Given that most hardware uses the same electricity in similar volumes, why is it that both of my laptops have different power supply plugs (one IBM, one Toshiba)? And why is it that my IBM T40 power supply is different than my cube-neighbor’s T60? And why does that same person’s Dell have a different plug than the T40, the T60, or my Toshiba? There’s 5 laptops within a 10ft radius of me right now, each of which requires its own brick with a model-specific plug on one end.
Its equivalent to Honda, Toyota, and Ford each requiring a brand-specific nozzle at a gas station. Same gas, different nozzles. Does that sound like a good idea?

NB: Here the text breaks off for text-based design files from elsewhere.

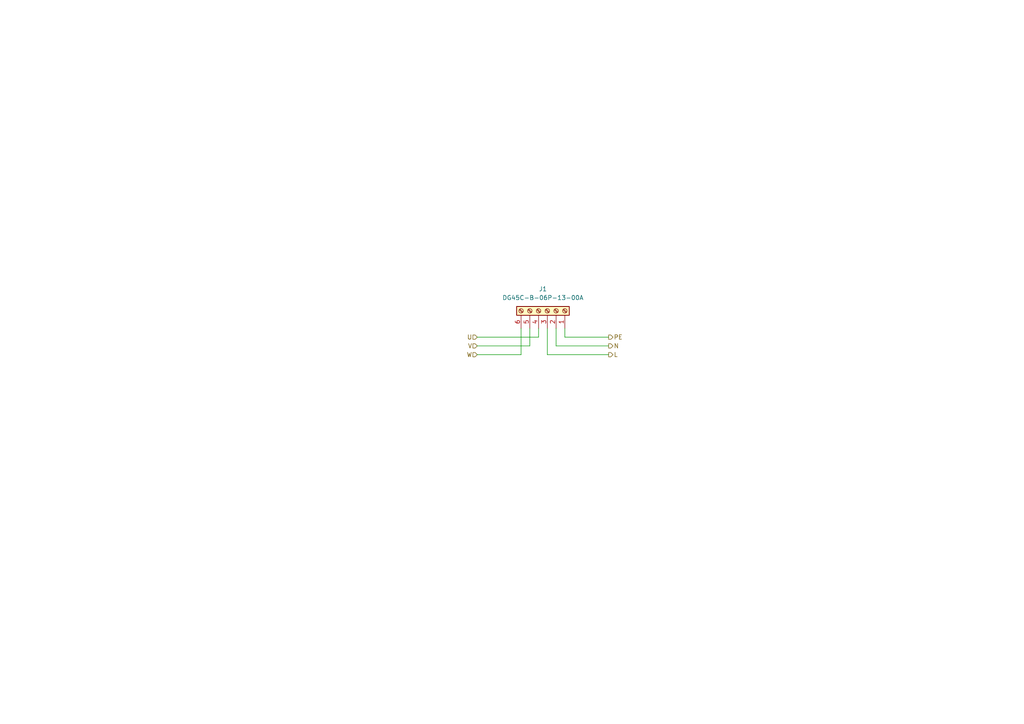
<source format=kicad_sch>
(kicad_sch
	(version 20231120)
	(generator "eeschema")
	(generator_version "8.0")
	(uuid "33795e8f-f24e-4046-a2f7-073c1fb4cdcb")
	(paper "A4")
	
	(wire
		(pts
			(xy 176.53 97.79) (xy 163.83 97.79)
		)
		(stroke
			(width 0)
			(type default)
		)
		(uuid "11193cd8-a202-480e-ba3b-283b6851950c")
	)
	(wire
		(pts
			(xy 158.75 102.87) (xy 158.75 95.25)
		)
		(stroke
			(width 0)
			(type default)
		)
		(uuid "1ba544df-3917-4ea2-8747-4f4b67d97cf4")
	)
	(wire
		(pts
			(xy 138.43 97.79) (xy 156.21 97.79)
		)
		(stroke
			(width 0)
			(type default)
		)
		(uuid "22ba840f-a214-48f9-b61f-0c493d33ec01")
	)
	(wire
		(pts
			(xy 153.67 100.33) (xy 153.67 95.25)
		)
		(stroke
			(width 0)
			(type default)
		)
		(uuid "23f3e0ca-f7a9-4d60-a515-0ee15e372286")
	)
	(wire
		(pts
			(xy 156.21 97.79) (xy 156.21 95.25)
		)
		(stroke
			(width 0)
			(type default)
		)
		(uuid "404ca2ba-2c61-4696-aef1-d475e8714286")
	)
	(wire
		(pts
			(xy 176.53 100.33) (xy 161.29 100.33)
		)
		(stroke
			(width 0)
			(type default)
		)
		(uuid "49f916a9-f79a-43a9-a592-ee48a3dbecd0")
	)
	(wire
		(pts
			(xy 138.43 102.87) (xy 151.13 102.87)
		)
		(stroke
			(width 0)
			(type default)
		)
		(uuid "4a4f7542-8b43-4edc-bb4c-091987e07b64")
	)
	(wire
		(pts
			(xy 138.43 100.33) (xy 153.67 100.33)
		)
		(stroke
			(width 0)
			(type default)
		)
		(uuid "7e76bb14-133a-4363-982b-c522ac1bd73d")
	)
	(wire
		(pts
			(xy 151.13 102.87) (xy 151.13 95.25)
		)
		(stroke
			(width 0)
			(type default)
		)
		(uuid "931f575a-dcef-4fa6-8210-8d63c5647138")
	)
	(wire
		(pts
			(xy 163.83 97.79) (xy 163.83 95.25)
		)
		(stroke
			(width 0)
			(type default)
		)
		(uuid "b8f20fbc-5710-46a1-95f0-f18153b6c3cc")
	)
	(wire
		(pts
			(xy 161.29 100.33) (xy 161.29 95.25)
		)
		(stroke
			(width 0)
			(type default)
		)
		(uuid "c0143195-7a28-46c4-bc2a-c81c14b3b367")
	)
	(wire
		(pts
			(xy 176.53 102.87) (xy 158.75 102.87)
		)
		(stroke
			(width 0)
			(type default)
		)
		(uuid "d0d65f11-825c-4acd-a08b-0b70442b1697")
	)
	(hierarchical_label "U"
		(shape input)
		(at 138.43 97.79 180)
		(fields_autoplaced yes)
		(effects
			(font
				(size 1.27 1.27)
			)
			(justify right)
		)
		(uuid "19484016-464c-44f2-bd4d-87f303b31006")
	)
	(hierarchical_label "N"
		(shape output)
		(at 176.53 100.33 0)
		(fields_autoplaced yes)
		(effects
			(font
				(size 1.27 1.27)
			)
			(justify left)
		)
		(uuid "32e33501-2efe-447f-81e6-2693bd90b748")
	)
	(hierarchical_label "PE"
		(shape output)
		(at 176.53 97.79 0)
		(fields_autoplaced yes)
		(effects
			(font
				(size 1.27 1.27)
			)
			(justify left)
		)
		(uuid "35317188-ca07-4ef9-8f8c-0009335d54b2")
	)
	(hierarchical_label "L"
		(shape output)
		(at 176.53 102.87 0)
		(fields_autoplaced yes)
		(effects
			(font
				(size 1.27 1.27)
			)
			(justify left)
		)
		(uuid "7c097a29-2b26-4d34-8c50-fdef3c305939")
	)
	(hierarchical_label "W"
		(shape input)
		(at 138.43 102.87 180)
		(fields_autoplaced yes)
		(effects
			(font
				(size 1.27 1.27)
			)
			(justify right)
		)
		(uuid "bc1d77ac-0e9e-497f-9988-423f8e210000")
	)
	(hierarchical_label "V"
		(shape input)
		(at 138.43 100.33 180)
		(fields_autoplaced yes)
		(effects
			(font
				(size 1.27 1.27)
			)
			(justify right)
		)
		(uuid "f170db15-615e-488f-8661-54dea75b6eca")
	)
	(symbol
		(lib_id "Connector:Screw_Terminal_01x06")
		(at 158.75 90.17 270)
		(mirror x)
		(unit 1)
		(exclude_from_sim no)
		(in_bom yes)
		(on_board yes)
		(dnp no)
		(fields_autoplaced yes)
		(uuid "855c511d-e0d0-44de-8cc0-17dc6c0b4e11")
		(property "Reference" "J1"
			(at 157.48 83.82 90)
			(effects
				(font
					(size 1.27 1.27)
				)
			)
		)
		(property "Value" "DG45C-B-06P-13-00A"
			(at 157.48 86.36 90)
			(effects
				(font
					(size 1.27 1.27)
				)
			)
		)
		(property "Footprint" "main:DG45C-B-06P-13-00A"
			(at 158.75 90.17 0)
			(effects
				(font
					(size 1.27 1.27)
				)
				(hide yes)
			)
		)
		(property "Datasheet" "https://www.platan.ru/cgi-bin/qwery.pl/id=2010007888"
			(at 158.75 90.17 0)
			(effects
				(font
					(size 1.27 1.27)
				)
				(hide yes)
			)
		)
		(property "Description" "Generic screw terminal, single row, 01x06, script generated (kicad-library-utils/schlib/autogen/connector/)"
			(at 158.75 90.17 0)
			(effects
				(font
					(size 1.27 1.27)
				)
				(hide yes)
			)
		)
		(pin "1"
			(uuid "5f128158-e729-4a17-8e34-e8c6a601c37d")
		)
		(pin "5"
			(uuid "30a19c04-a61d-418b-a651-2b32d86befa9")
		)
		(pin "2"
			(uuid "0c1278ea-abcc-42fa-9577-087245c79af9")
		)
		(pin "4"
			(uuid "58795470-bc75-4f17-ac5b-125e0164a294")
		)
		(pin "3"
			(uuid "77816730-293a-4971-85e3-55d89c7a9d00")
		)
		(pin "6"
			(uuid "38bb472d-b72d-4be4-bb48-c96cdc421448")
		)
		(instances
			(project ""
				(path "/c11d1dbc-4db9-4712-8d1d-5f6f7086cded/95789226-49ac-48bd-87d5-f3fb8512f467"
					(reference "J1")
					(unit 1)
				)
			)
		)
	)
)

</source>
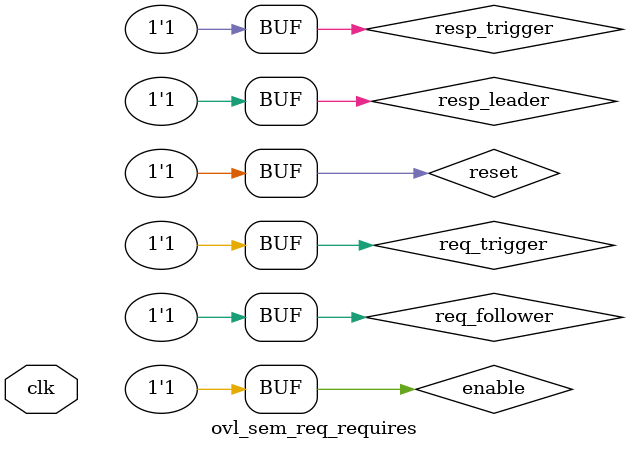
<source format=sv>
module ovl_sem_req_requires(input logic clk);
  logic reset = 1'b1;
  logic enable = 1'b1;
  logic req_trigger = 1'b1;
`ifdef FAIL
  logic req_follower = 1'b0;
  logic resp_leader = 1'b0;
  logic resp_trigger = 1'b0;
`else
  logic req_follower = 1'b1;
  logic resp_leader = 1'b1;
  logic resp_trigger = 1'b1;
`endif

  ovl_req_requires #(
      .min_cks(1),
      .max_cks(6)) dut (
      .clock(clk),
      .reset(reset),
      .enable(enable),
      .req_trigger(req_trigger),
      .req_follower(req_follower),
      .resp_leader(resp_leader),
      .resp_trigger(resp_trigger),
      .fire());
endmodule

</source>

You’d think it would be in the hardware industry’s best interest to standardize power supplies in a few simple form factors (small, medium, large?) as has taken place with USB - for laptops, for peripherals, etc. It should be as simple as “if the plug fits, it works.” It would let me charge my laptop off my wife’s adapter at home. It would have prevented the frying of that terabyte drive. It would reduce the number of bricks, cables, and adapters that one must travel with. It would open up the aftermarket, in the way the iPod universal plug has for Apple accessories. And, it would help manufacturers focus on adding value to their products - not spending budget on plugs and bricks.
Basically it looks like all upside to me.
So - the question manufacturers should be asking is where they deliver value to consumers; the answer is not via power cable - that’s just for delivering electricity.